Plutarch. Plutarch's Lives, Vol. IV. Perrin, Bernadotte, translator. Cambridge, MA: Harvard University Press; London: William Heinemann Ltd., 1916.

And still further, in the dedication of his Memoirs to Lucullus, he advises him to deem nothing so secure as what the divine power enjoins upon him in his dreams. And he relates that when he was dispatched with an army to the Social war, a great chasm in the earth opened near Laverna, from which a great quantity of fire burst forth and a bright flame towered up towards the heavens; whereupon the soothsayers declared that a brave man, of rare courage and surpassing appearance, was to take the government in hand and free the city from its present troubles.

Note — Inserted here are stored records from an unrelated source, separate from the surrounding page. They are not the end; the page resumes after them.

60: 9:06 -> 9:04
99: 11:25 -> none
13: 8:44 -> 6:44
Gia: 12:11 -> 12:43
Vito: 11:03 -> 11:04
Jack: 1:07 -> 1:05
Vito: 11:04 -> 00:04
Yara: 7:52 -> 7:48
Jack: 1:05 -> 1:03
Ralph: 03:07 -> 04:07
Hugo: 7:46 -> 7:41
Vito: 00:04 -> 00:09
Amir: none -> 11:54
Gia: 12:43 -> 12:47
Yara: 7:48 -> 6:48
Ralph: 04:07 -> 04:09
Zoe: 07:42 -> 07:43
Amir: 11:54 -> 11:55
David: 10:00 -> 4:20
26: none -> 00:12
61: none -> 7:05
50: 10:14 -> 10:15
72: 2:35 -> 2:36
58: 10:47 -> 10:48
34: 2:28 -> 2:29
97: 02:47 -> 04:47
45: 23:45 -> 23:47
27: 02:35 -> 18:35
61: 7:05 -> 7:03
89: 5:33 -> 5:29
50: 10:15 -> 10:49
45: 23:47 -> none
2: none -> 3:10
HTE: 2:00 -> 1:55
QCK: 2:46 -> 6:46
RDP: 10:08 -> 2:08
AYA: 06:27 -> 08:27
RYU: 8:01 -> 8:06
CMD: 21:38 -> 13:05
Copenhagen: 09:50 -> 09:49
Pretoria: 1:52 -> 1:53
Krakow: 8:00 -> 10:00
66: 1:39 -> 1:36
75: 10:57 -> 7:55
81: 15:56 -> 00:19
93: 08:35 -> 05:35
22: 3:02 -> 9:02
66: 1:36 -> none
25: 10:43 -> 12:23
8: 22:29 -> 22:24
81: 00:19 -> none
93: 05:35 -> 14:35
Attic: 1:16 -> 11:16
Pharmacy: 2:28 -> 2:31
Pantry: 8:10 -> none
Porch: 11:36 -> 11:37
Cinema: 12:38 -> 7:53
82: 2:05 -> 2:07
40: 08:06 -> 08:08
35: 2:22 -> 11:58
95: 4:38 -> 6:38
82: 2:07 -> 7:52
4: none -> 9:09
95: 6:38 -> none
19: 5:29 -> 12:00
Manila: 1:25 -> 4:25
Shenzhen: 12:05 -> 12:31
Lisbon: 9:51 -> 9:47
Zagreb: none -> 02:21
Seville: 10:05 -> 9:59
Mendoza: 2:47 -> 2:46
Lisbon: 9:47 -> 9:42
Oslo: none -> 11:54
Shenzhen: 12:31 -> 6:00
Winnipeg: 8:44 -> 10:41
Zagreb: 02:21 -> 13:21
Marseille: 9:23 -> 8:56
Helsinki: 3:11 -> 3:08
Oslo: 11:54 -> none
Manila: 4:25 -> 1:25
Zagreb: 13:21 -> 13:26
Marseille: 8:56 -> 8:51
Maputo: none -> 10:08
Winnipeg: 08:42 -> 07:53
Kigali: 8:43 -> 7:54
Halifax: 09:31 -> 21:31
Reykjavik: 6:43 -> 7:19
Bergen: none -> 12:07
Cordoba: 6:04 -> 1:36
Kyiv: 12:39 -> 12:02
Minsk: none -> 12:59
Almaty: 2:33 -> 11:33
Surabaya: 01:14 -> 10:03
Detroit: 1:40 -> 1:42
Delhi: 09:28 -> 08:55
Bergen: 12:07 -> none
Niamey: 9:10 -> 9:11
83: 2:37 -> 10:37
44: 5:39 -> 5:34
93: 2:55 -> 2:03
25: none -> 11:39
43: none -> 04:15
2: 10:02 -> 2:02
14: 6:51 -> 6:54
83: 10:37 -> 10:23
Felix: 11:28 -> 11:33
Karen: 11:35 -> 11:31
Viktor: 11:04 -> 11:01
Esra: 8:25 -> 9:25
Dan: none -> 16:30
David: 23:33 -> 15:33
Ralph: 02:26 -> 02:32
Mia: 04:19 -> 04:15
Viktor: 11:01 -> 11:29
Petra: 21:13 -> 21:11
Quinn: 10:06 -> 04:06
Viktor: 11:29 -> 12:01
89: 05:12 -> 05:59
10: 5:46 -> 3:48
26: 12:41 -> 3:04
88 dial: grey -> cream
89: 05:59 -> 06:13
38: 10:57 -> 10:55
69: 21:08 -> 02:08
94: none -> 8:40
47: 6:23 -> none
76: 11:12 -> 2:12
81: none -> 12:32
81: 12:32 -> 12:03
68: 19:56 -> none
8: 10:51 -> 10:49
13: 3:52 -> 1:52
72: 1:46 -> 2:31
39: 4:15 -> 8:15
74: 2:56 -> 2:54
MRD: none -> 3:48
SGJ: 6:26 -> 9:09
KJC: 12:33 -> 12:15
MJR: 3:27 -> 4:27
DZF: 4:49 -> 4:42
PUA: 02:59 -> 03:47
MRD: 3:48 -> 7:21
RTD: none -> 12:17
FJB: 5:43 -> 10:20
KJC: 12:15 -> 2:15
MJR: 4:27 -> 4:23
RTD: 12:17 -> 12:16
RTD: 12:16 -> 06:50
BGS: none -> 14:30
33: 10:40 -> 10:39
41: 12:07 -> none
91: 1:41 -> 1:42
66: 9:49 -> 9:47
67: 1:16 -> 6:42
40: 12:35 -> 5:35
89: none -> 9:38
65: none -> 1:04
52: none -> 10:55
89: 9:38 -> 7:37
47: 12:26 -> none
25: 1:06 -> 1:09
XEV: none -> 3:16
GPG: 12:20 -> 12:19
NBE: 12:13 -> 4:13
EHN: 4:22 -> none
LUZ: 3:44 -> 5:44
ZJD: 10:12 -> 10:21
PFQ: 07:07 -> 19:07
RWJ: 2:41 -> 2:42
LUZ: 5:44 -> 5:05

And Sulla says that he himself was this man, for his golden head of hair gave him a singular appearance, and as for bravery, he was not ashamed to testify in his own behalf, after such great and noble deeds as he had performed. So much, then, regarding his attitude towards the divine powers. In other respects he seems to have been of very uneven character, and at variance with himself; he robbed much, but gave more; bestowed his honours unexpectedly, as unexpectedly his insults; fawned on those he needed, but gave himself airs towards those who needed him; so that one cannot tell whether he was more inclined by nature to disdain or flattery.

For as regards the irregularity of his punishments, cudgelling to death as he did on any chance grounds, and again gently submitting to the greatest wrongs readily open to reconciliation after the most irreparable injuries, but visiting small and insignificant offences with death and confiscation of goods; here one might decide that he was naturally of a stern and revengeful temper, but relaxed his severity out of calculating regard for his interests.

In this very Social war, for example, when his soldiers with clubs and stones did to death a legate, a man of praetorian dignity, Albinus by name, he passed over without punishment this flagrant crime, and solemnly sent the word about that he would find his men more ready and willing for the war on account of this transgression, since they would try to atone for it by their bravery. To those who censured the crime he paid no heed, but purposing already to put down the power of Marius and, now that the Social war was thought to be at an end, to get himself appointed general against Mithridates, he treated the soldiers under him with deference.